Il y a quatre ans, les électeurs chrétiens du caza de Jbeil, qui formait avec le Kesrouan une circonscription unique, avaient massivement voté en faveur de la liste du CPL. Les candidats présentés par le général Michel Aoun avaient recueilli à l'époque 62,77 % des suffrages chrétiens, en très grande majorité maronites, contre 37,23 % seulement à leurs adversaires du 14 Mars.
Le principal enseignement du scrutin de 2009 dans cette circonscription est que cette vague orange a reflué, le rapport de forces (toujours chez les chrétiens) sorti des urnes le 7 juin dernier s'établissant désormais à 50,99 % pour le CPL et 49,01 % pour le 14 Mars et ses alliés indépendants.
Conforme à la tendance nationale, cet impressionnant recul du aounisme n'est pourtant pas allé jusqu'au point de barrer la route de la Chambre aux trois candidats du Bloc du changement et de la réforme (les deux députés sortants Walid Khoury et Abbas Hachem et le candidat Simon Abiramia, qui remplaçait le sortant Chamel Mouzaya). D'autant qu'aux 51 % de votes favorables enregistrés dans les urnes chrétiennes, s'ajoutent les suffrages de la minorité chiite, qui s'est prononcée à 93,45 % pour la liste aouniste, contre seulement 6,55 % à ses adversaires.
La hausse spectaculaire de la participation de l'électorat chiite d'un scrutin à l'autre - 8 183 voix répertoriées dans les urnes définies comme chiites en 2009 contre 4 857 en 2005 - témoigne d'une volonté manifeste de faire gagner le général Aoun. Cette tendance transparaît dans les chiffres de localités telles que Lassa, Afqa, Almat, Hjoula et Ras Osta, dont le poids des résultats est d'autant plus amplifié que l'un des deux protagonistes y est pratiquement inexistant.
Le deuxième enseignement que l'on peut tirer de ce scrutin est bien entendu l'échec du centrisme dans une circonscription qui était censée devenir sa patrie. Les circonstances aidant, le général Aoun a manifestement réussi sa campagne menée tambour battant depuis plusieurs mois et visant à dénigrer le centre en l'assimilant au 14 Mars. Jouant à fond la carte du binôme 14 Mars/8 Mars, il a pris le risque de voir ses adversaires renforcer leurs positions, mais pas au point d'envahir ses rangs, comme l'aurait probablement fait un centrisme libéré, aux yeux des partisans du CPL, de l'emprise quatorze-marsiste.
Certes, Nazem Khoury enregistre des scores personnels plus qu'honorables dans son fief de la région de Amchit, enfonçant dans plusieurs villages les lignes adversaires dominantes. Cependant, il est battu (de près) dans sa propre ville par son cousin CPL, Walid Khoury, et, dans le reste de la circonscription, il se laisse le plus souvent distancer par le secrétaire général du 14 Mars, Farès Souhaid.
Ce dernier, en revanche, se révèle imbattable dans sa région de Qartaba-Aqoura, à l'autre bout du caza. Toutes les localités chrétiennes de ce secteur le placent en tête et sont confortablement acquises au 14 Mars.

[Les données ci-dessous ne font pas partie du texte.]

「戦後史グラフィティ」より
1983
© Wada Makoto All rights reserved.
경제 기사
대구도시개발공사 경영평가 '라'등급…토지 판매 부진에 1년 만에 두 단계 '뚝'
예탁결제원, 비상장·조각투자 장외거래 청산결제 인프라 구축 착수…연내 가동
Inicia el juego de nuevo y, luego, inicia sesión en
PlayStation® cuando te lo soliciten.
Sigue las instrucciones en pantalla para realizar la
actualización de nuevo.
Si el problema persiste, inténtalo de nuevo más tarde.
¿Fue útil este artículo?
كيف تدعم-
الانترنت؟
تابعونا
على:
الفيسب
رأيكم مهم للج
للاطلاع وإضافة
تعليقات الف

Ailleurs, les résultats sont plus contrastés. Sur le littoral, la ville de Jbeil, qui comprend une importante minorité arménienne, se prononce logiquement en faveur du CPL, alors que Halate et, surtout, Fidar donnent leur préférence à la majorité.

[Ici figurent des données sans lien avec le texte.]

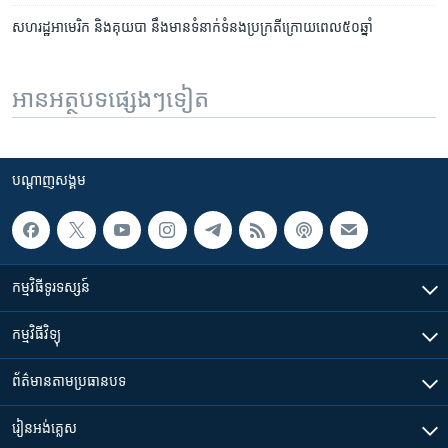
សហរដ្ឋ​អាមេរិក និង​គុយបា នឹង​មាន​ទំនាក់​ទំនង​ប្រក្រតី​ក្រោយ​ពេល​៥០ឆ្នាំ
អានអត្ថបទផ្សេងៗទៀត
បណ្តាញ​សង្គម
កម្មវិធី​ទូរទស្សន៍
កម្មវិធី​វិទ្យុ
ព័ត៌មាន​តាមប្រធានបទ​
រៀន​​អង់គ្លេស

Dans le centre de la circonscription, où il n'existe pas de localités importantes sur le plan démographique, les deux camps sont au coude-à-coude, sauf dans les villages totalement ou partiellement chiites.

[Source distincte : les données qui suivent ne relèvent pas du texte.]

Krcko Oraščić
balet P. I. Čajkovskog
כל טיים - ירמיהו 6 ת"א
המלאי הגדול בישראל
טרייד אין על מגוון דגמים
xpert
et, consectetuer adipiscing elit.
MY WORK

Dans le nord, la Qornet el-Roum (comprenant les villages de Mounsef, Berbara, Chikhane, Gharzouz, Bekhaaz, etc.) se prononce globalement pour la liste aouniste. Mais plus dans la montagne, les chiffres basculent d'une extrémité à l'autre, selon les localités. Ainsi, Ehmej et Jaj votent massivement pour le CPL, alors que Mayfouq et Tartij plébiscitent leurs adversaires. En revanche, à Michmich et à Bejjé, l'opposition ne parvient à engranger que de très timides majorités.